2014年4月からの増稅の際、2013年9月末の駆け込み需要などの影響で、2012年と比較して2013年の貸家建設はプラス12%でした。(下図)

利用関係別新設住宅戸數

※表中の%は前年比

出典:國土交通省 「建築著工統計調査報告」

2015年の著地が37.8萬戸でしたから、同じようにプラス12%ならば、42.3萬戸となりますが、2012年はかなり少ない年でしたので、その伸びが大きくなったとみて良いでしょう。今回はプラス6~7%程度、40萬戸くらいになるのではないでしょうか。

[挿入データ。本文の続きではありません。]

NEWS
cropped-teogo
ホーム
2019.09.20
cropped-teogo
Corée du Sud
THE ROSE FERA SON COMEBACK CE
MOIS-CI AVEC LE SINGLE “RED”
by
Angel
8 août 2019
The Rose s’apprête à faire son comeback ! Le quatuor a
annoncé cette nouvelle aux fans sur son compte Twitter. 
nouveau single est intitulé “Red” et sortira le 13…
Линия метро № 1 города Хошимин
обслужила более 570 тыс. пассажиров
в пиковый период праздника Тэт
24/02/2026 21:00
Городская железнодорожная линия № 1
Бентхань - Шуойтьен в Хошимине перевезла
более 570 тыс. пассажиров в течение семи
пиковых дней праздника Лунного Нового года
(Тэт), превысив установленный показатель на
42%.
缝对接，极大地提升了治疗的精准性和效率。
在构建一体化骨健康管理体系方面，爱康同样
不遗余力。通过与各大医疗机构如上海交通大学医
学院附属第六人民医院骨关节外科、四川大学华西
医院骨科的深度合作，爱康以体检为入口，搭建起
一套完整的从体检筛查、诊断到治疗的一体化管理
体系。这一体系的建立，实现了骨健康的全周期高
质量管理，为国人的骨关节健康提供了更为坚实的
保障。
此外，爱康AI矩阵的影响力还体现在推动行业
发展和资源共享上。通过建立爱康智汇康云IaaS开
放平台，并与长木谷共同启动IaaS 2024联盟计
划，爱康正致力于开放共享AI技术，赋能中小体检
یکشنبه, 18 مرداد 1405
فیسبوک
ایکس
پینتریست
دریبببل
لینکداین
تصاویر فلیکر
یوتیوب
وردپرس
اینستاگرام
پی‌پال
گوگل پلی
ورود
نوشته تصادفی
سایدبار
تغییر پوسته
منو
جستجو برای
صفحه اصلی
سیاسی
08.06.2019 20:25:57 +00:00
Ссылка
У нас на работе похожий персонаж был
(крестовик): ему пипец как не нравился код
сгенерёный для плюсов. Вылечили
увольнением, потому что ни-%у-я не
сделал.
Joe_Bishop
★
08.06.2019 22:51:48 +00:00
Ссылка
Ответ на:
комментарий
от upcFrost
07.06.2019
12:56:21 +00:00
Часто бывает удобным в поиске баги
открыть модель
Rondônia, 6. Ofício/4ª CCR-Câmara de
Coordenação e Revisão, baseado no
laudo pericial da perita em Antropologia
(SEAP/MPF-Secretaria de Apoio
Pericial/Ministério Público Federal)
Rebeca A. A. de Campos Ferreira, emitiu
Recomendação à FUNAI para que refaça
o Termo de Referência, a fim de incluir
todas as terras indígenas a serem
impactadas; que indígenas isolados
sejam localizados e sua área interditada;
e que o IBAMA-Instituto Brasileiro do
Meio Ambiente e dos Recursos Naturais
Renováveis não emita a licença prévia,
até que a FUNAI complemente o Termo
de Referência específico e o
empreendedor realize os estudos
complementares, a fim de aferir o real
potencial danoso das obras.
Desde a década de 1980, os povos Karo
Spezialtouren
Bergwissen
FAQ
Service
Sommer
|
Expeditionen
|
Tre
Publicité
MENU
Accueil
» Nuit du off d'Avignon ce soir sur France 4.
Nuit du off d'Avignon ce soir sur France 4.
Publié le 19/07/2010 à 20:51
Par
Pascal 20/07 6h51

ただ、全國一律に増えるとは考えにくいでしょう。日本全體の人口の減少は、出生率が多少改善しても、數十年にわたり減り続けることは確実です。そうなると、中心都市に人が集まることは避けられません。3大都市圏への人口集中がさらに増えるでしょう。
さらに、札幌市や福岡市などの地方の中心都市への人口流入も増えています。札幌市は北海道のリトル東京、福岡市は九州のリトル東京化が顕著になりつつあります。こうした狀況は各都市で進行することが予想されており、外縁部(郊外エリア)の市況は長期的に見て厳しくなるかもしれません。よって、賃貸住宅市場は、少しずつ都市部激戦型に変わっていくでしょう。

一方で、今後拡大すると予想されるマーケットもあります。それは、賃貸住宅の建て替え市場が拡大するということです。

國土交通省資料をもとに作成

上の図は、賃貸住宅の築年數を示したものですが、約4割は築25年以上、2割は築35年以上となっており、建て替え時期に差し掛かっている物件が多數あることがうかがえます。
2016年秋までの消費稅駆け込みが終われば、その後は、建て替えに注目が集まるかもしれません。